Top of Task material
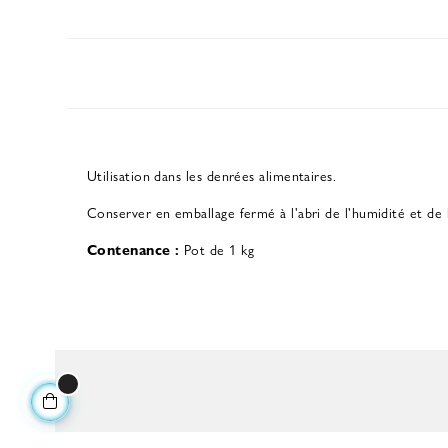
Utilisation dans les denrées alimentaires.
Conserver en emballage fermé à l'abri de l'humidité et de l
Contenance :
Pot de 1 kg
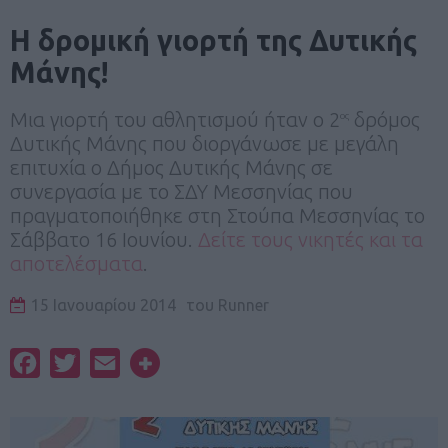
Η δρομική γιορτή της Δυτικής
Μάνης!
Μια γιορτή του αθλητισμού ήταν ο 2
δρόμος
ος
Δυτικής Μάνης που διοργάνωσε με μεγάλη
επιτυχία ο Δήμος Δυτικής Μάνης σε
συνεργασία με το ΣΔΥ Μεσσηνίας που
πραγματοποιήθηκε στη Στούπα Μεσσηνίας το
Σάββατο 16 Ιουνίου.
Δείτε τους νικητές και τα
αποτελέσματα
.
15 Ιανουαρίου 2014
του
Runner
Facebook
Twitter
Email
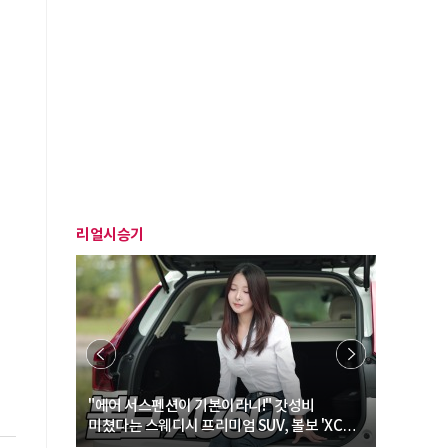
리얼시승기
… “여성·
"에어 서스펜션이 기본이라니!" 갓성비
"디자인 대
미쳤다는 스웨디시 프리미엄 SUV, 볼보 'XC60
크로스오버
B5 울트라'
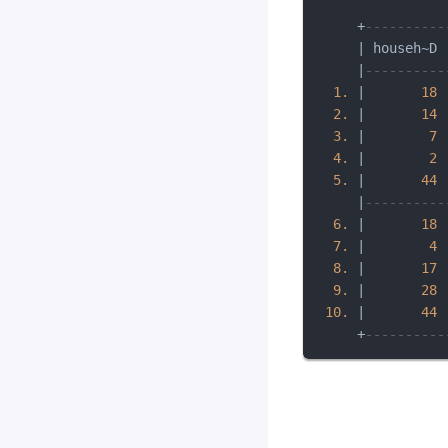
     +
----------
     | househ~D 
     |
----------
1.
 |       
18
2.
 |       
14
3.
 |        
7
4.
 |        
2
5.
 |       
44
     |
----------
6.
 |       
18
7.
 |        
4
8.
 |       
17
9.
 |       
28
10.
 |       
44
     +
----------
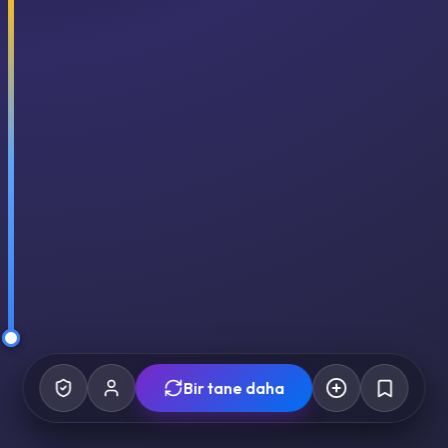
Bir tane daha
Bottom of Task material
#### What the task requires:
Please reproduce the text of all the items above word for word, leaving the pictures out.

#### Exercise solution:
Utilisation dans les denrées alimentaires.
Conserver en emballage fermé à l'abri de l'humidité et de l
Contenance :
Pot de 1 kg
Η δρομική γιορτή της Δυτικής
Μάνης!
Μια γιορτή του αθλητισμού ήταν ο 2
δρόμος
ος
Δυτικής Μάνης που διοργάνωσε με μεγάλη
επιτυχία ο Δήμος Δυτικής Μάνης σε
συνεργασία με το ΣΔΥ Μεσσηνίας που
πραγματοποιήθηκε στη Στούπα Μεσσηνίας το
Σάββατο 16 Ιουνίου.
Δείτε τους νικητές και τα
αποτελέσματα
.
15 Ιανουαρίου 2014
του
Runner
Facebook
Twitter
Email
리얼시승기
… “여성·
"에어 서스펜션이 기본이라니!" 갓성비
"디자인 대
미쳤다는 스웨디시 프리미엄 SUV, 볼보 'XC60
크로스오버
B5 울트라'
     +
----------
     | househ~D 
     |
----------
1.
 |       
18
2.
 |       
14
3.
 |        
7
4.
 |        
2
5.
 |       
44
     |
----------
6.
 |       
18
7.
 |        
4
8.
 |       
17
9.
 |       
28
10.
 |       
44
     +
----------
Bir tane daha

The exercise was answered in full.